I mean we have threads here about all kinds of personal issues and struggles, I don’t know why certain kinds of threads devolve into get over it!

I don’t remember or mourn not being bought toys, being scolded, being spanked, being denied pizza or any of that other meaningless crap(to me).

What sticks out to me and what stays with me were the times it became clear my mother didn’t really want me, or love me. And I’m not sure she is capable of loving anyone.

The last time I let her hurt me was 2012, my father was dieing in the hospital thousands of miles away and she showed not one speck of emotion. She told me she heard you can sell a body for science experiments and make money even, she had a lift in her voice and asked me to check that out for her. It was clear funeral costs was all that was on her mind. She also asked me why the hospital sent a grief counselor to talk to her, did they think she was crazy?(dad was in a coma so he could no longer guide her).

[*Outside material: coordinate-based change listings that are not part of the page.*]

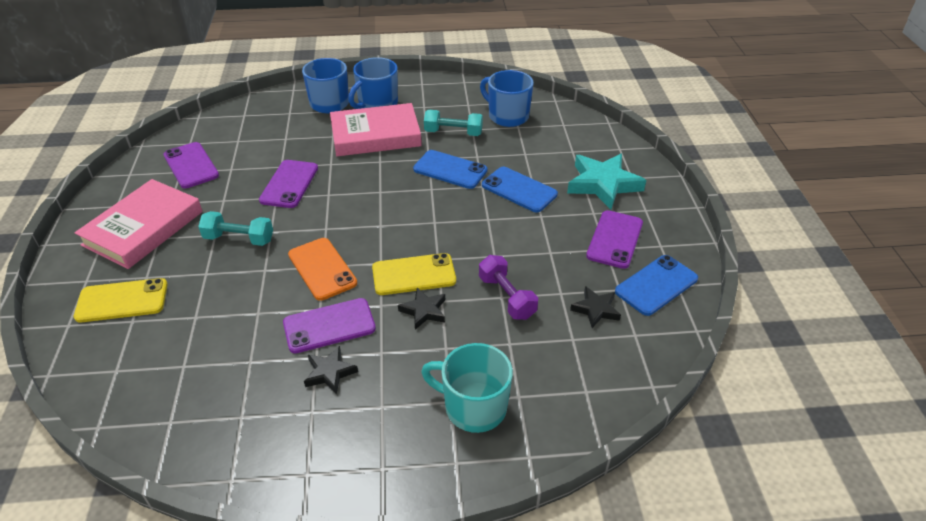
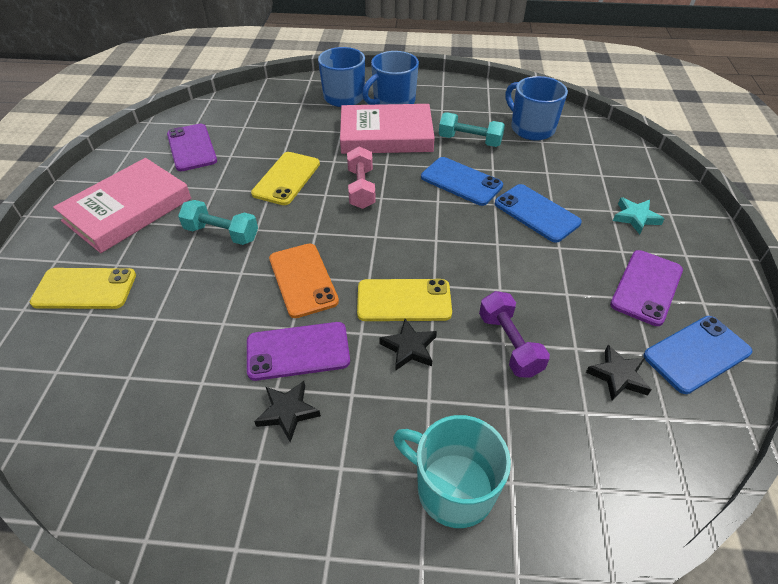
camera: 10 degrees right, 5 degrees up
(289, 184) = (286, 178): purple phone -> yellow phone
(360, 185) = (361, 188): none -> pink dumbbell
(603, 184) = (635, 217): turquoise star -> turquoise star, size x0.53

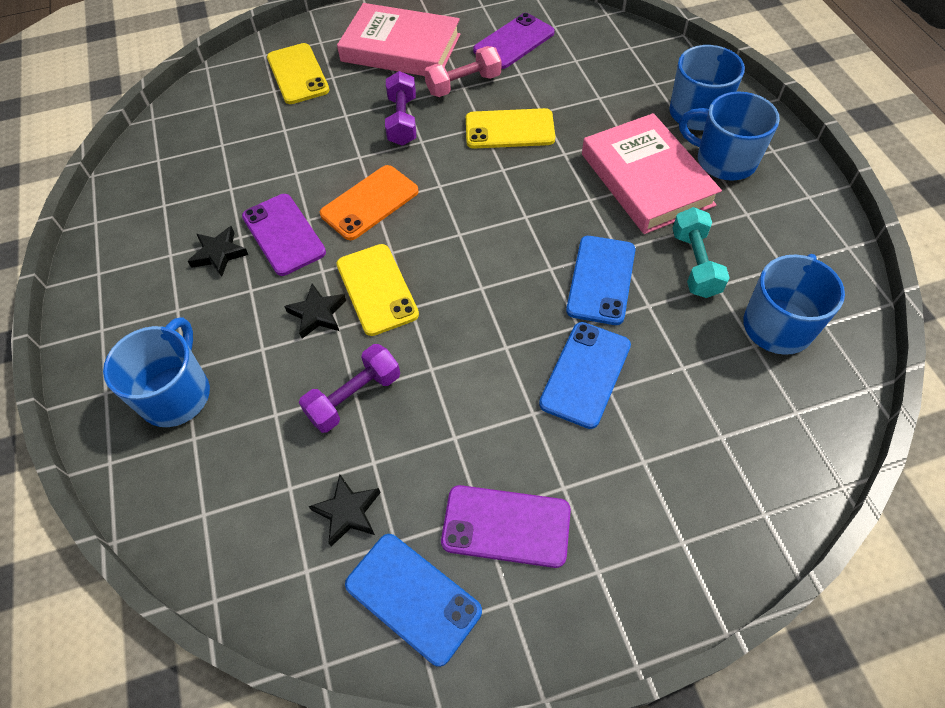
camera: 70 degrees right, 10 degrees up
(222, 233) = (402, 121): turquoise dumbbell -> purple dumbbell
(361, 188) = (530, 194): pink dumbbell -> pink dumbbell (463, 84)
(452, 488) = (176, 394): turquoise mug -> blue mug
(635, 217) = (645, 495): turquoise star -> none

I stayed on the line, got cut off and when I called back she screamed at me in anger that “well your father is dead, thats what you get!” I just started crying and my wife said it was the most fucked up family dynamic she had ever seen.

(there is the whole other issue that she let my father lay in a house with a black leg for 5 days.)

I was only talking to her to hear about my father, I vowed that was the last time I was going to let her hurt me. I didn’t expect her to love my father, I did expect some respect for a fellow human being she spent 40+ years with. She just had nothing, and she never really has. I don’t think she feels love so much as possession or something.

My father was the parent I loved, but he was a spineless co-dependent that let her do anything to me or him all the while complaining and acting outraged, but not doing any fucking thing about it.

I was unemployed for almost a year and I thought about it alot. I decided I was abused as a kid. Not physical but emotional. They just never had my back. I was bullied pretty hard but nobody ever stepped in to try to stop it or to tell me that I had value. It was obvious the treatment I was getting but parents, older siblings, teachers etc never attempted to help. A previous poster talked about how much worse his childhood feels as he gets older, that prettymuch hits it on the head.